In cases where central diabetes insipidus is present with an intact thirst mechanism, the risk of hyponatremia and brain edema will be low, since thirst and, hence, water ingestion, will be suppressed when plasma osmolality is low. Then, the use of exogenous vasopressin or dDAVP is considered to be the standard of care and provides protection against polyuria and dehydration. In contrast, when adipsia occurs with diabetes insipidus, it is also necessary to prescribe water intake. Under these circumstances, there is a finite risk of acutely administering excessive water during antidiuresis induced by exogenous vasopressin. Such an individual will not be able to sense the need to adjust his water intake. Moreover, protection via renal escape from antidiuresis occurs only under chronic excess vasopressin [33]. Thus, there would be less defense against the consequences of acute hypo-osmolality. In hospitalized patients, plasma sodium and/or osmolality can be monitored closely during therapy with fluids and vasopressin, and adjusted accordingly. For chronic therapy in the adipsic diabetes insipidus patient, the risks (hyponatremia, brain edema, and herniation) and benefits (resolution of polyuria, avoidance of dehydration) of exogenous vasopressin should be carefully considered.

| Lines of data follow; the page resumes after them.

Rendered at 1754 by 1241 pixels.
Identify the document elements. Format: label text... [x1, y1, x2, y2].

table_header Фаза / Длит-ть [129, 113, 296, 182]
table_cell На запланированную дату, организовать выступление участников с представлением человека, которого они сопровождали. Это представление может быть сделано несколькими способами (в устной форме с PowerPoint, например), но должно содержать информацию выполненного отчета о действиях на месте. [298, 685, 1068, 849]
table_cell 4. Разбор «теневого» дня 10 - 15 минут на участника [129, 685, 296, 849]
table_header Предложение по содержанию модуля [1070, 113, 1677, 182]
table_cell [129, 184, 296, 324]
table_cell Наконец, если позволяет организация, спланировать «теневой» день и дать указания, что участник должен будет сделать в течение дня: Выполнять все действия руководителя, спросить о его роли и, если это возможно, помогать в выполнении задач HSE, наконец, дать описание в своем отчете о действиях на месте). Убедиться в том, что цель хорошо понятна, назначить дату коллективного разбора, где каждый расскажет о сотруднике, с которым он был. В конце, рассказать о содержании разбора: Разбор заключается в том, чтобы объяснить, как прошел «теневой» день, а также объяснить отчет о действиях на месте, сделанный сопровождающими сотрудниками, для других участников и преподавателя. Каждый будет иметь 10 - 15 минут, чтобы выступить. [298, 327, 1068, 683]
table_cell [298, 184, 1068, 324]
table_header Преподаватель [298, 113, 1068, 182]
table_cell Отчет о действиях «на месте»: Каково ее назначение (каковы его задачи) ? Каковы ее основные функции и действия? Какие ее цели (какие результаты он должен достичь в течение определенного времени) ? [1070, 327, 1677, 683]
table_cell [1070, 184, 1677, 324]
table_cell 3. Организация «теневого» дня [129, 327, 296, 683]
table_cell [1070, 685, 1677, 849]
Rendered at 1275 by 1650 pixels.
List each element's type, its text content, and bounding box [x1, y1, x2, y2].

In conclusion, astrocytoma can cause hypodipsia and central diabetes insipidus. The absence of complaints of polydipsia and polyuria may be misleading. Hypernatremia, even when associated with steroid-induced hyperglycemia, should be thoroughly investigated for the presence of diabetes insipidus once glycemic control is established. Long-term therapy should balance the benefit of fluid therapy and/or exogenous vasopressin supplementation versus the risk of brain edema and herniation and ease of compliance. If the patient is not burdened by excessive urine output, then strict fluid intake and careful monitoring of weight and electrolytes may be a viable therapeutic option. If the thirst mechanism is intact, then the risk of overhydration and brain edema with exogenous vasopressin therapy for diabetes insipidus will be low. If urine output is excessive and there is concurrent adipsia such that water intake must be prescribed, then the dosing of exogenous dDAVP once daily may permit escape from antidiuresis and the risk of overhydration and life-threatening brain edema.